Recently, I've invited what are for me normal levels of stress in to my life by putting too much focus on getting the container build to a certain point by a certain date. I convinced myself it was important to invoke a sense of urgency due to the immanence of winter. Of course, the result is that I'm a grouchy stress-ball and tend to screw up whatever it is I'm working on and have to go back and redo it because I was rushing, taking longer to accomplish my goals than if I just relaxed and focused only on doing a good job, winter be damned.
For example, the container isn't level, not even close. I figured it was more important to get it insulated and framed before leveling it, even though I knew that ideally you start your build with a level base. Well, I came to some work on the door, and the non-levelness of the container was going to make success unlikely. So for the past three days I've been lifting one end of this 11,000lb+ box a fraction of an inch at a time, and it needs to come up about a foot.

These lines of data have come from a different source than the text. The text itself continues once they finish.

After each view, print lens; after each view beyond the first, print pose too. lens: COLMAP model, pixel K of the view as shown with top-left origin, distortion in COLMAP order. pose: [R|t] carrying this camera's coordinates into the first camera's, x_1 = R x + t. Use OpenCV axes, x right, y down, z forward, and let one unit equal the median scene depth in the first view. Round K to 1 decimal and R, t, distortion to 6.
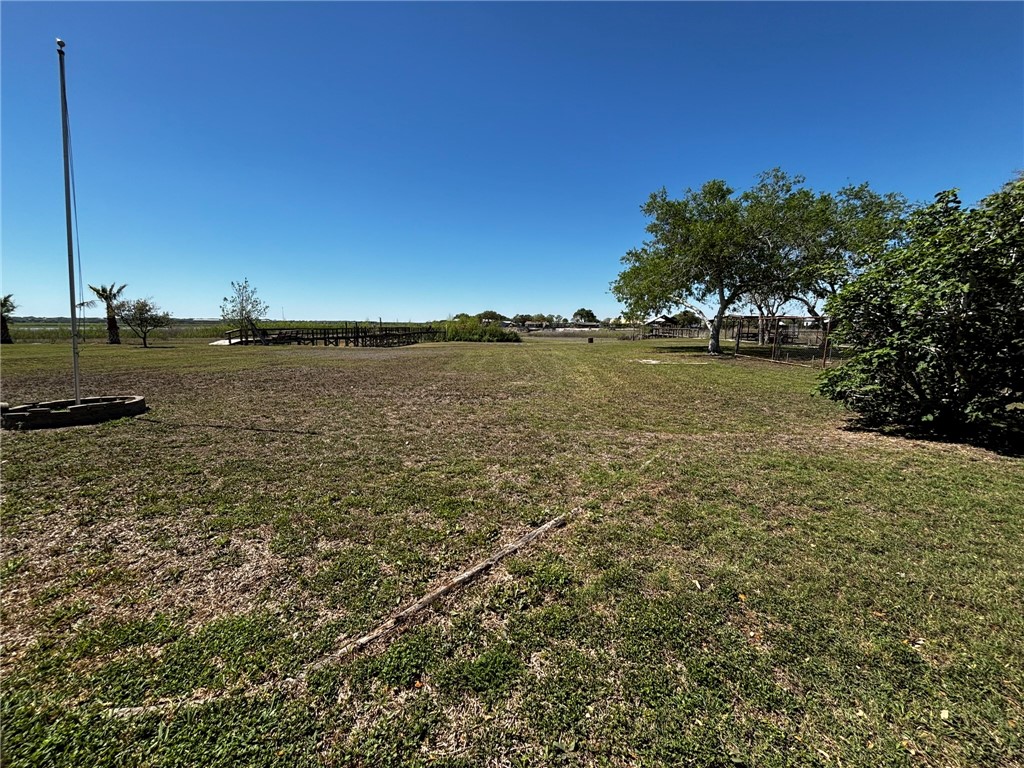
lens RADIAL K [[412.9, 0, 510.5], [0, 412.9, 385.1], [0, 0, 1]] dist [-0.000939, -0.000759]
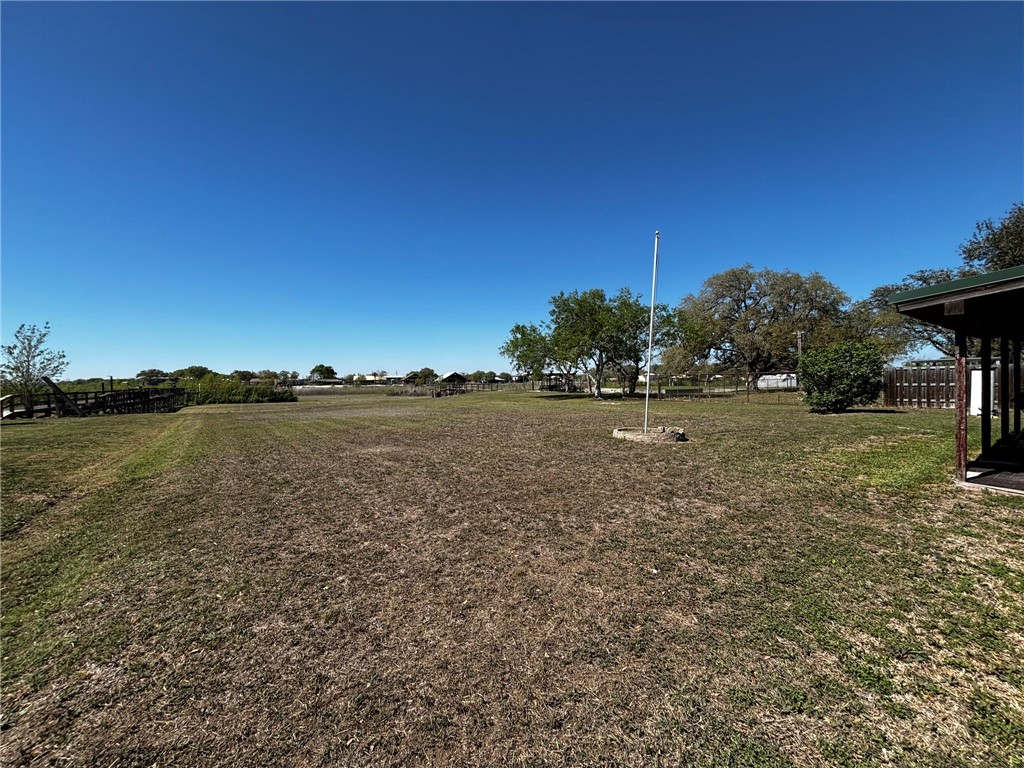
lens RADIAL K [[413.3, 0, 510.7], [0, 413.3, 381.8], [0, 0, 1]] dist [0.000763, -0.000641]
pose [[0.799649, -0.015405, 0.600271, -3.265562], [0.100722, 0.988948, -0.108798, -0.033533], [-0.591960, 0.147460, 0.792362, 0.006231]]
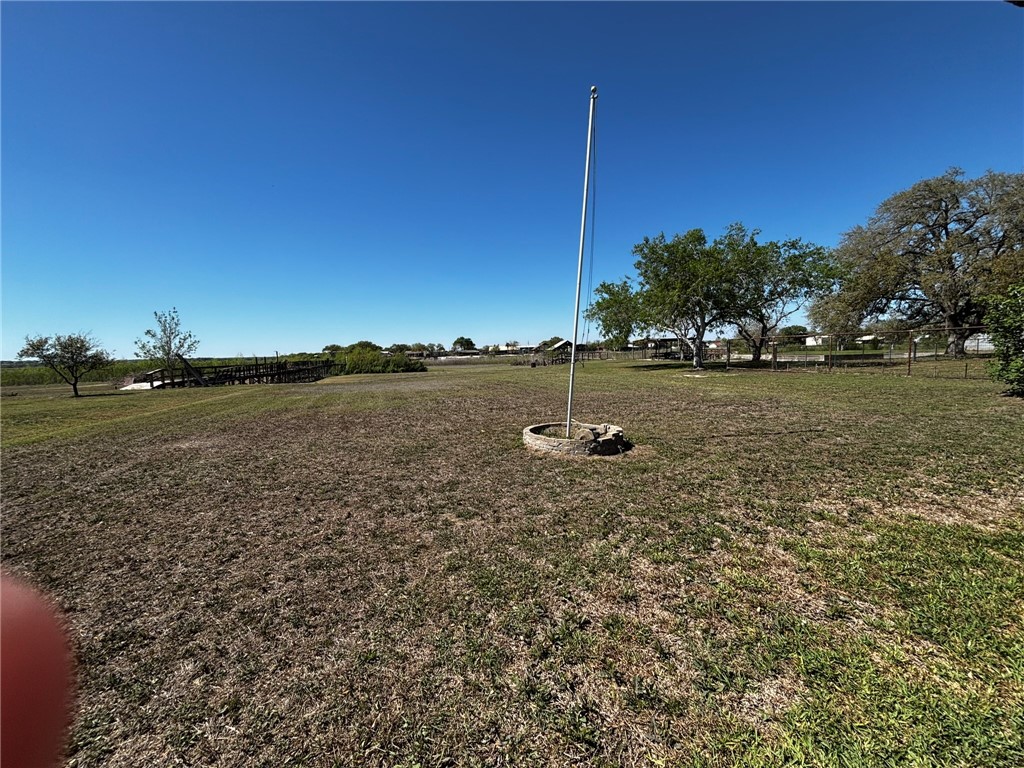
lens RADIAL K [[413.3, 0, 510.7], [0, 413.3, 381.8], [0, 0, 1]] dist [0.000763, -0.000641]
pose [[0.950561, -0.055997, 0.305447, -1.970340], [0.079047, 0.994839, -0.063615, -0.029445], [-0.300308, 0.084614, 0.950082, 0.129715]]
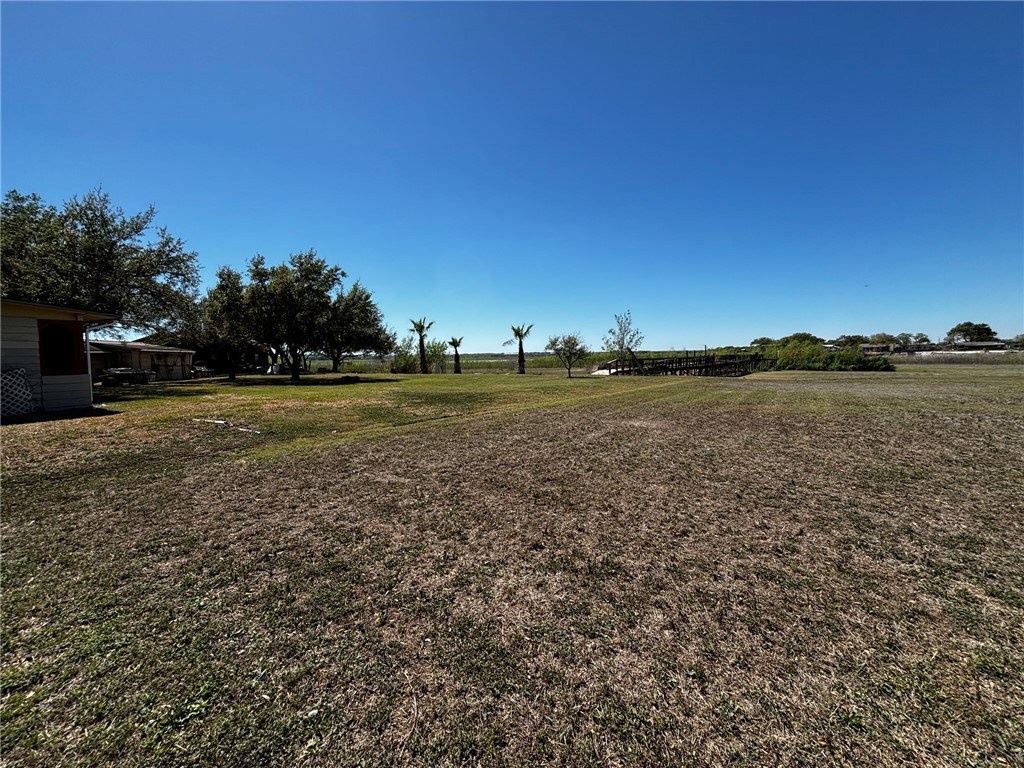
lens RADIAL K [[413.3, 0, 510.7], [0, 413.3, 381.8], [0, 0, 1]] dist [0.000763, -0.000641]
pose [[0.805270, 0.013899, -0.592745, -2.010468], [-0.059957, 0.996509, -0.058089, -0.033290], [0.589868, 0.082316, 0.803293, 0.126067]]
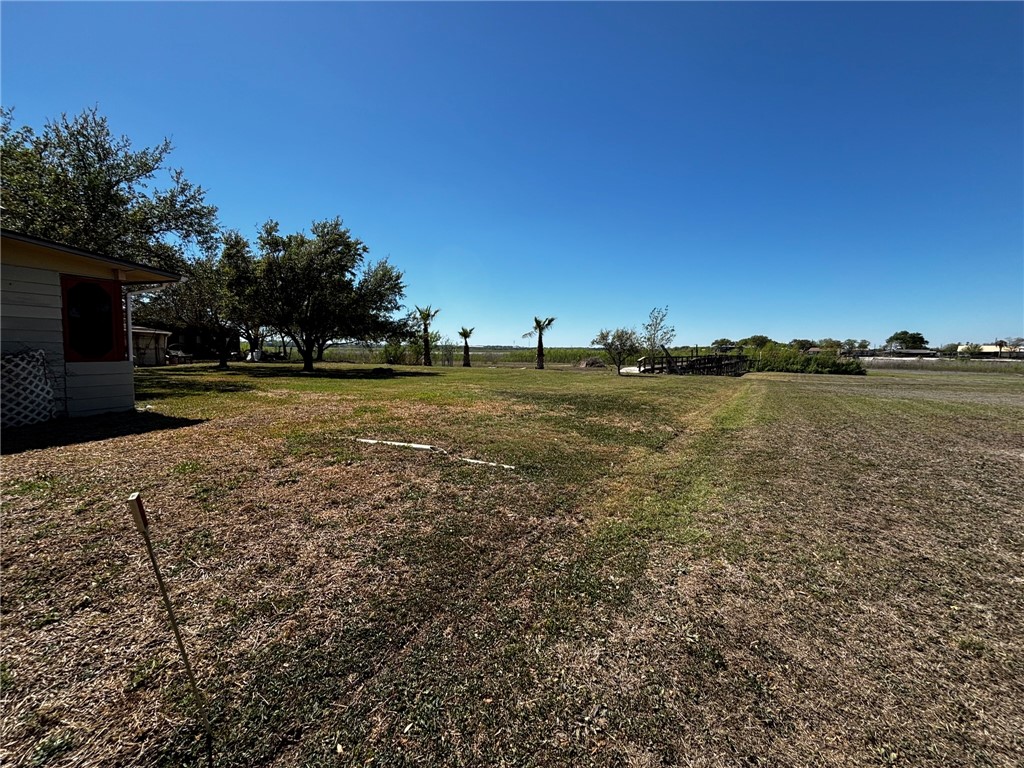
lens RADIAL K [[413.3, 0, 510.7], [0, 413.3, 381.8], [0, 0, 1]] dist [0.000763, -0.000641]
pose [[0.856942, 0.043859, -0.513544, -3.329048], [-0.080024, 0.995612, -0.048505, -0.028594], [0.509163, 0.082662, 0.856692, -0.016387]]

I'm only about halfway there, and already the door won't close because the frame is getting tweaked. I'm going to have to take the door and the frame off and re-hang the frame, re-hang the door, and *then* get back to whatever it was I was doing.
DW and I are living here in far from optimal conditions, which is part of my sense of urgency. But also I want it to be *nice*, because I want my lady to have a nice space to live in. So I've added this extra source of stress, which is that I'm a bad DH because my lady and I are living in a tiny metal shoebox in the cold mud and the only way out of it is to get this build done as quickly and nicely as possible. So I try to go fast. But every time I go fast, I screw something up, at which point I have to decide am I going to rip it apart and re-do it so it's nice, which will take longer, or just sort of duct-tape it and keep going and hope it doesn't fall apart and force me to redo it, which will make it not nice? Either way I lose. And I really, really dislike losing.
[It occurs to me that this way of acting about things has been imprinted on my brain from my career, where due to razor-thin margins it's always "go as fast as possible, get it done and out the door and then it's someone else's problem. It just needs to be good enough that they're not going to sue us in to redoing it on our own dime." This is one reason why I'm so attracted to the idea of RE -- I'll be able to begin the long process of deprogramming this dysfunctional approach to work.]
The secret, of course, is to do whatever I have to do to make myself forget the deadline, the schedule, the rush and the hurry, and to bring my focus only on to how to do the best, most appropriate job on whatever it is I'm doing today. And in so far as I can pull that off, the result will be the nicest, fastest container build you ever saw, even though that's not what I had in my head at any given time. AND - my stress levels will be much lower, I'll enjoy the process more, and I'll be prouder of the end result.
But I have to trick myself to pull this off. My temperament and my career conditioning won't let me turn on a dime and just "focus on the process" all of a sudden. What I *can* do is a short experiment. I can make myself do anything if it's an experiment.
Beginning a couple days ago, my experiment is this: "Forget how long things take. In everything, focus only on doing it as thoughtfully and deliberately as possible, with as little attention given to speed as possible. At the end of the experiment, think back and reflect on how well things got built, how much progress was made, and your psychological well-being."